Early results of an intensive health survey in the wake of the recent dioxin scare in New Plymouth have uncovered no increases in cancers, multiple sclerosis or deaths from birth defects.
The Taranaki District Health Board has been given the preliminary results of the investigation, carried out by Taranaki Health.
It found that between 1993 and 1997 there were 2172 cancer notifications in Taranaki.
Of these, 78 (3.6 per cent) were for people living in the Moturoa/Paritutu area. This was consistent with national cancer rates.
In the 1996 census the population of Moturoa was 3822, which was 3.6 per cent of the Taranaki population of 106,803.
It also found that from 1996-99 there was no difference between birth defect rates for New Zealand and Taranaki. For 1988-98 there was no difference in the local and national rates for deaths associated with birth defects.

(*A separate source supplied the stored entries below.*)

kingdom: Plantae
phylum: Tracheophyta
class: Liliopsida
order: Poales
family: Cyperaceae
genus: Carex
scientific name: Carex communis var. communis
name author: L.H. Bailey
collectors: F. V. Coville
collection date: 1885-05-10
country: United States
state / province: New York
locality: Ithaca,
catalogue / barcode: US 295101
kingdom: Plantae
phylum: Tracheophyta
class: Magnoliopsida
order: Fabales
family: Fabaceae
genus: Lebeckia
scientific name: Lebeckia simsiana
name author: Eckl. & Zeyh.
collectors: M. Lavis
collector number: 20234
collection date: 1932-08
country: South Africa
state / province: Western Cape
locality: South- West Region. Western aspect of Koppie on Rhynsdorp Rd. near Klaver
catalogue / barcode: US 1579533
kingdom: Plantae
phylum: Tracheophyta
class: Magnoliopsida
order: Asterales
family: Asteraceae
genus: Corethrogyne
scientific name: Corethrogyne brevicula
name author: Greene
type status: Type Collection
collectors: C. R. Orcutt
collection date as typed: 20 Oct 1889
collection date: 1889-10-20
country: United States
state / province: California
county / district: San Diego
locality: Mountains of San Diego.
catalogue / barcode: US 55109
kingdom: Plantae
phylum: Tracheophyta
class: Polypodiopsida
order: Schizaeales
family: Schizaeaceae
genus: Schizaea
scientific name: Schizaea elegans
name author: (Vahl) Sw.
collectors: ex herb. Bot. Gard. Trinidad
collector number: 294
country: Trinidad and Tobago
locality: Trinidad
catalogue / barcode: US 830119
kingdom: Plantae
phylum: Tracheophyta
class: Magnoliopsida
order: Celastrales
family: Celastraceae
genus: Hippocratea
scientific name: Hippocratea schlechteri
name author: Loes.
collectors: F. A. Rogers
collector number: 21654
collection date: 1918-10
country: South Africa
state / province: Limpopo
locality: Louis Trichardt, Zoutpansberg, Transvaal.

From 1988 to 1995, the local admissions for multiple sclerosis were about the same as the national rate. Since then the local rate has been half the national rate.
Health protection officers have met the Dioxin Investigation Network headed by campaigner Andrew Gibbs. The organisation had claimed that dioxin from the former Ivon Watkins-Dow plant in New Plymouth was affecting people's health.
It is compiling a database of people who lived in the area, from questionnaires sent out to past and present residents.